Doch eine gerechte Steuerreform – und von „Gerechtigkeit“ reden alle – müssten neben hohen Einkommen aus Arbeit auch Einkommen aus Vermögen in den Blick nehmen. Das würde die Abschaffung des Bankgeheimnisses für Ansässige bedingen, wofür kein politischer Wille besteht. Auch die vor einer Woche vorgestellten Änderungen bei der Immobilien-Besteuerung und die Reaktionen darauf zeigen, dass sowohl die Regierung als auch die größte Oppositionspartei der Besitzerklasse nicht zu nahe treten will: Die aktuelle Grundsteuer wurde in den letzten zwanzig Jahren immer wieder „lachhaft“ genannt und den Aufwand für ihre Eintreibung nicht wert. Viel mehr Geld in die Kassen spülen aber sollen weder die reformierte Grundsteuer noch die beiden neuen Abgaben zur Spekulationsdämpfung. Sie sollen lenken, was auch ein politisches Ziel sein kann. Aus ihnen mehr Einnahmen schöpfen zu wollen, hätte vorausgesetzt, das Steuersystem als Ganzes infrage zu stellen. Um es zum Beispiel gerechter zu machen. Einen Plan dazu gab es nie.

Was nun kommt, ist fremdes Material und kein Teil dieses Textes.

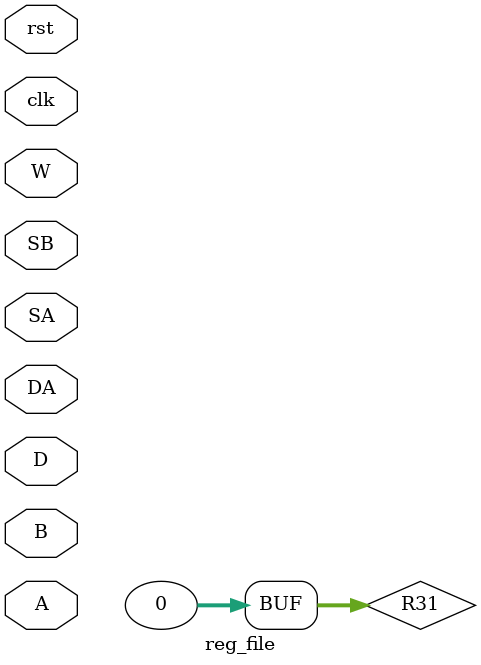
<source format=v>
module reg_file(A, B, SA, SB, D, DA, W, rst, clk);
	input [4:0] SA, SB, DA;//Select A-A Address,Select B-B Address, Data Destination addy
	input W, clk, rst;//Write enable
	input [31:0] A, B, D;//A bus, B bus, Data input
	wire [31:0] load_enable;
	

	
	wire [31:0] R0, R1,R2,R3,R4,R5,R6,R7,R8,R9,R10,R11,R12,R13,R14,R15,R16,R17,R18,R19,R20,R21,R22,R23,R24,R25,R26,
	R27,R28,R29,R30,R31;
	
	//Decoder(select, enable, x)
	Decoder dcode (DA, W,load_enable);
	
	
	//comparch_lab3(out, in, clk, rst,load)
	comparch_lab3 reg0 (R0, D, clk, rst, load_enable[0]);
	comparch_lab3 reg1 (R1, D, clk, rst, load_enable[1]);
	comparch_lab3 reg2 (R2, D, clk, rst,load_enable[2]);
	comparch_lab3 reg3 (R3, D, clk, rst,load_enable[3]);
	comparch_lab3 reg4 (R4, D, clk, rst,load_enable[4]);
	comparch_lab3 reg5 (R5, D, clk, rst,load_enable[5]);
	comparch_lab3 reg6 (R6, D, clk, rst,load_enable[6]);
	comparch_lab3 reg7 (R7, D, clk, rst,load_enable[7]);
	comparch_lab3 reg8 (R8, D, clk, rst,load_enable[8]);
	comparch_lab3 reg9 (R9, D, clk, rst,load_enable[9]);
	comparch_lab3 reg10 (R10, D, clk, rst,load_enable[10]);
	comparch_lab3 reg11 (R11, D, clk, rst,load_enable[11]);
	comparch_lab3 reg12 (R12, D, clk, rst,load_enable[12]);
	comparch_lab3 reg13 (R13, D, clk, rst,load_enable[13]);
	comparch_lab3 reg14 (R14, D, clk, rst,load_enable[14]);
	comparch_lab3 reg15 (R15, D, clk, rst,load_enable[15]);
	comparch_lab3 reg16 (R16, D, clk, rst,load_enable[16]);
	comparch_lab3 reg17 (R17, D, clk, rst,load_enable[17]);
	comparch_lab3 reg18 (R18, D, clk, rst,load_enable[18]);
	comparch_lab3 reg19 (R19, D, clk, rst,load_enable[19]);
	comparch_lab3 reg20 (R20, D, clk, rst,load_enable[20]);
	comparch_lab3 reg21 (R21, D, clk, rst,load_enable[21]);
	comparch_lab3 reg22 (R22, D, clk, rst,load_enable[22]);
	comparch_lab3 reg23 (R23, D, clk, rst,load_enable[23]);
	comparch_lab3 reg24 (R24, D, clk, rst,load_enable[24]);
	comparch_lab3 reg25 (R25, D, clk, rst,load_enable[25]);
	comparch_lab3 reg26 (R26, D, clk, rst,load_enable[26]);
	comparch_lab3 reg27 (R27, D, clk, rst,load_enable[27]);
	comparch_lab3 reg28 (R28, D, clk, rst,load_enable[28]);
	comparch_lab3 reg29 (R29, D, clk, rst,load_enable[29]);
	comparch_lab3 reg30 (R30, D, clk, rst,load_enable[30]);
	//comparch_lab3 reg31 (R31, D, clk, rst,load_enable[31]);
	assign R31 = 32'b0;
		
	
	//wire [31:0] M0, M1,M2,M3,M4,M5,M6,M7,M8,M9,M10,M11,M12,M13,M14,M15,M16,M17,M18,M19,M20,M21,M22,M23,M24,M25,M26,
	//M27,M28,M29,M30,M31;
	
	Mux muxA (A,R0,R1,R2,R3,R4,R5,R6,R7,R8,R9,R10,R11,R12,R13,R14,R15,R16,R17,R18,R19,R20,R21,R22,R23,R24,R25,R26,
	R27,R28,R29,R30,R31, SA);
	Mux muxB (B,R0, R1,R2,R3,R4,R5,R6,R7,R8,R9,R10,R11,R12,R13,R14,R15,R16,R17,R18,R19,R20,R21,R22,R23,R24,R25,R26,
	R27,R28,R29,R30,R31, SB);
endmodule

</source>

Und so hatte Yuriko Backes mit ihrem Britannien-Vergleich in einem Punkt recht: Bei dem politischen Skandal in London ging es auch um die Glaubwürdigkeit einer Regierung in Krisenzeiten. Weil in Luxemburg kein Plan für eine richtige Steuerreform besteht, ist natürlich jetzt kein guter Moment für Basteleien. Der Haushaltsentwurf 2023 ist einer unter Vorbehalt. Das Defizit im Zentralstaat wird auf 2,8 Milliarden Euro veranschlagt. 2020 lag es wegen Corona zwar mit 3,1 Milliarden noch höher. Aber 2019, als die Welt noch in Ordnung war, bei nur 74 Millionen. Was nächstes Jahr sein wird, kann niemand sagen. Ob die Wirtschaft tatsächlich um zwei Prozent wächst, wie das Statec vorsichtig schätzt, oder ob sie mit der Eurozone in eine Rezession gerät. Politisch spielt das der DP in die Hände. Hält die Krise an, kann sie sich als verantwortungsvoll präsentieren. Wird alles weniger schlimm, könnte mit „Sputt“ in den Finanzen versucht werden, sich die Herzen der Wähler zu erkaufen. Wobei von jenen, die Gerechtigkeit am nötigsten haben, die meisten vermutlich kein Wahlrecht besitzen.